The mystery of choice
Only one of the Apostles, Judas Iscariot, did not accept the change requested by the friendship that, on His part, Christ never failed to offer, even in the supreme moment of the betrayal. Even his story has much to teach us. First of all, we learn that “the mystery of the choice remains” because “the possibilities to pervert the human heart are truly many,” and that God does not stop in front of our limits. “In His mysterious salvific plan, God assumes Judas’s inexcusable gesture as the occasion for the total gift of the Son for the redemption of the world,” a redemption in which we, too, participate. “While there is no lack of unworthy and traitorous Christians in the Church, it is up to each of us to counterbalance the evil done by them with our clear witness to Jesus Christ, our Lord and Savior.”
Concluding the “little portraits” of the twelve Apostles, Benedict XVI’s catechesis continues with “other important figures for the life of the primitive Church,” first among them Saint Paul…

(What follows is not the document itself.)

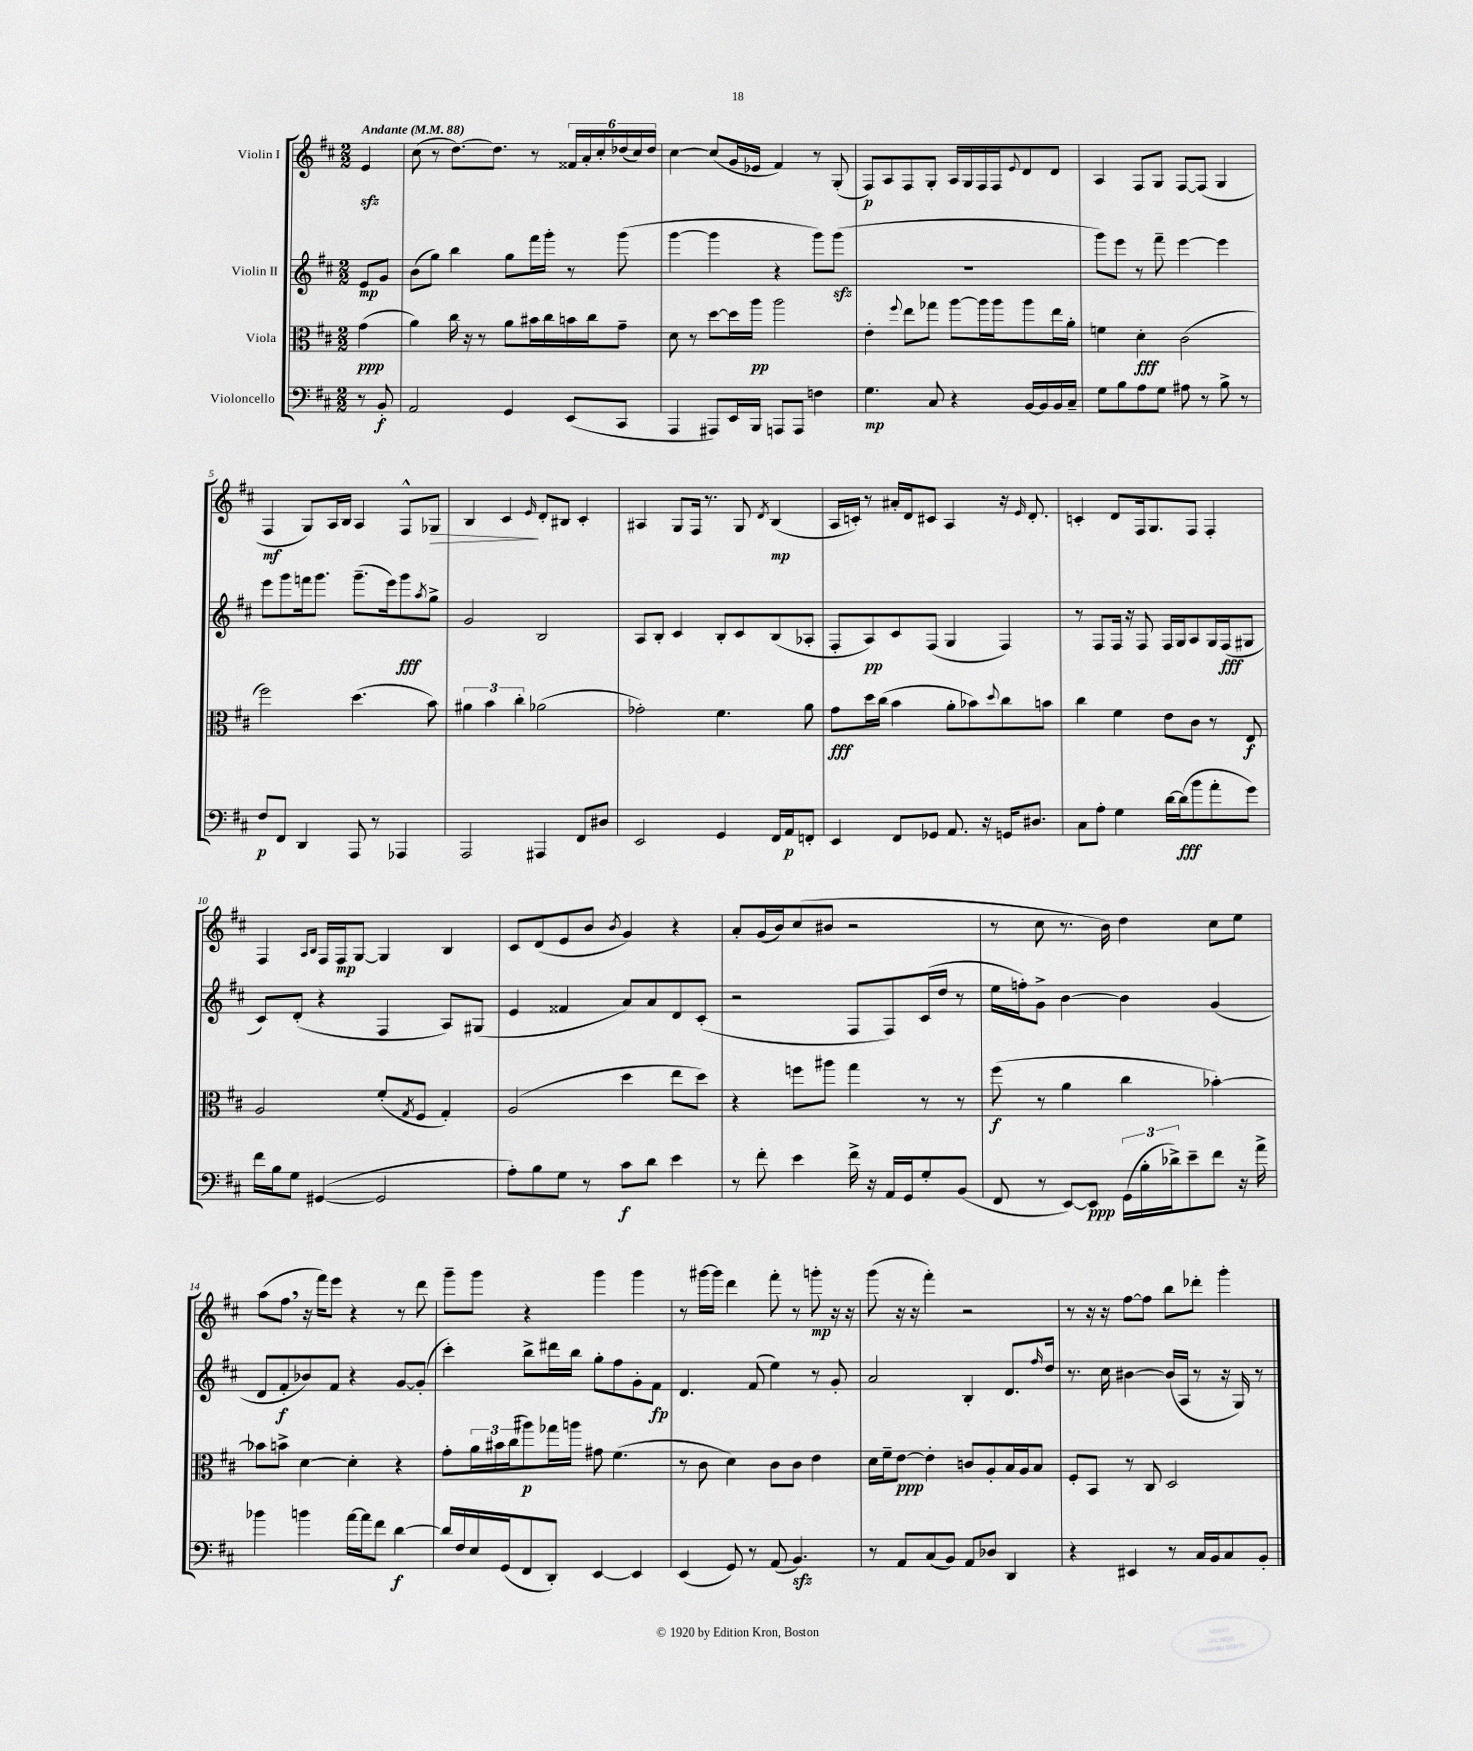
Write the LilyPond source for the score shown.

The community, born from the proclamation of the Gospel, recognizes that it was called by the words of those who were the first to experience the Lord and were sent out by Him. It knows that it can count on the guidance of the Twelve, as well as that of those who were gradually associated with them as their successors in the ministry of the Word and in the service of communion. Consequently, the community feels committed to transmit to others the “Good News” of the actual presence of the Lord and of his Paschal Mystery, brought about in the Spirit.… Tradition, therefore, is the history of the Spirit who acts in the Church’s history through the mediation of the Apostles and their successors, in faithful continuity with the experience of the origins.… Thus, but differently from the Apostles, we too have a true, personal experience of the presence of the Risen Lord. Therefore, through the apostolic ministry it is Christ Himself who reaches those who are called to the faith. The distance of the centuries is overcome and the Risen One offers Himself alive and active for our sake, in the Church and in the world today.
This is our great joy. In the living river of Tradition, Christ is not 2,000 years away but is really present among us and gives us the Truth, He gives us the light that makes us live and find the way toward the future.

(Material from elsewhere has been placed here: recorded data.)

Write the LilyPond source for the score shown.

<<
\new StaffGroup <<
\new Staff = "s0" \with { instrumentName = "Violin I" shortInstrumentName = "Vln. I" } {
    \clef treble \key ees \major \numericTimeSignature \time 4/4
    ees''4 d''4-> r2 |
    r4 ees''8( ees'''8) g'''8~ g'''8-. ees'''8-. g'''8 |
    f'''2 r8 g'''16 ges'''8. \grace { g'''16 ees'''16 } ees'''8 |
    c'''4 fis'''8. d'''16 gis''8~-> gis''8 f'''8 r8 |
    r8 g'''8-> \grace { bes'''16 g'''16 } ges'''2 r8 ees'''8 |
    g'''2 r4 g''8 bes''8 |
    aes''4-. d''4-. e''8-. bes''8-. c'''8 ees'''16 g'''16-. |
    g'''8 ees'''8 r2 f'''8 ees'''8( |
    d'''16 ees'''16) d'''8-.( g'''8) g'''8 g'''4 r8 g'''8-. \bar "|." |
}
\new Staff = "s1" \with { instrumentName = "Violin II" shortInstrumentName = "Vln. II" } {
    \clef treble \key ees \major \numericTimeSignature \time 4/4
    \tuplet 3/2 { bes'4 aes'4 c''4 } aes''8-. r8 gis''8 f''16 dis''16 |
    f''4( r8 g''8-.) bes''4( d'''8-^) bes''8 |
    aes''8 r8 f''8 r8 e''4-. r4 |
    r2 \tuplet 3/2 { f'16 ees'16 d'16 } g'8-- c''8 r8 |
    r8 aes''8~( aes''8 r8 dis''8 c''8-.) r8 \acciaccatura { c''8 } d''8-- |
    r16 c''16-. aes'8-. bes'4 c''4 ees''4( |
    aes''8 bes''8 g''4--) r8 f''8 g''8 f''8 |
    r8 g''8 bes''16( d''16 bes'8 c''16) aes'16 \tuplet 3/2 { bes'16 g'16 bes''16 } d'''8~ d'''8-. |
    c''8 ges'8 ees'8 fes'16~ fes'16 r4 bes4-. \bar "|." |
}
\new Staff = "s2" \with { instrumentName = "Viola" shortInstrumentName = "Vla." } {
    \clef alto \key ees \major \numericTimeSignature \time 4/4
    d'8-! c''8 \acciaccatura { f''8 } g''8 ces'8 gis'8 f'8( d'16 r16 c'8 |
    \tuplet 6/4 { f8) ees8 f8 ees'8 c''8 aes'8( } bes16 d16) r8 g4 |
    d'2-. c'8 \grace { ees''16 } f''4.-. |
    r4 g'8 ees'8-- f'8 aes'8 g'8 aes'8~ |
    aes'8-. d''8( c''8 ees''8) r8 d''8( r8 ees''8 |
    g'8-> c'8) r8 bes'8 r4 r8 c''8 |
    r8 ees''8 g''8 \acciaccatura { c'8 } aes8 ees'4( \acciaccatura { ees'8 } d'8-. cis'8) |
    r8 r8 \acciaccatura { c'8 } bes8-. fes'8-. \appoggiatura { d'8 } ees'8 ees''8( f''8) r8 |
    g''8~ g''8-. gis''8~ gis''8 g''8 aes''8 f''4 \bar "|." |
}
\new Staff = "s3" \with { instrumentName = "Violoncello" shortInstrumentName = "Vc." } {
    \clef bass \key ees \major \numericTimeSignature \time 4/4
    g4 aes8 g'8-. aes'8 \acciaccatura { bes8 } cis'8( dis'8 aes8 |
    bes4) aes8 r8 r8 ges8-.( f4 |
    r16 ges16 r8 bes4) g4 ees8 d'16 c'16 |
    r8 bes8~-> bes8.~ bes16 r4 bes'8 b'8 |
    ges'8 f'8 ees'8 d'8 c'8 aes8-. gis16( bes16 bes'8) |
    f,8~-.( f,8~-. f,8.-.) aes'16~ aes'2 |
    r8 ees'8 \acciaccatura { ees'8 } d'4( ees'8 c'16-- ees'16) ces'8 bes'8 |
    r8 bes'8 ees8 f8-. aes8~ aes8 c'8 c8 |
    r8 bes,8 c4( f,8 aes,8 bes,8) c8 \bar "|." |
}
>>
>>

General Audience, Wednesday, May 3, 2006

Ecclesial communion is inspired and sustained by the Holy Spirit and preserved and promoted by the apostolic ministry.… The Holy Spirit appears to us as the guarantor of the active presence of the mystery in history, the One who ensures its realization down the centuries. Thanks to the Paraclete, it will always be possible for subsequent generations to have the same experience of the Risen One that was lived by the apostolic community at the origin of the Church, since it is passed on and actualized in the faith, worship, and communion of the People of God, on pilgrimage through time.… The Church’s apostolic Tradition consists in this transmission of the goods of salvation which, through the power of the Spirit, makes the Christian community the permanent actualization of the original communion.… Tradition is not the transmission of things or words, a collection of dead things. Tradition is the living river that links us to the origins, the living river in which the origins are ever present, the great river that leads us to the gates of eternity. And since this is so, in this living river the words of the Lord that we heard on the reader’s lips to start with are ceaselessly brought about: “I am with you always, to the close of the age” (Mt 28:20).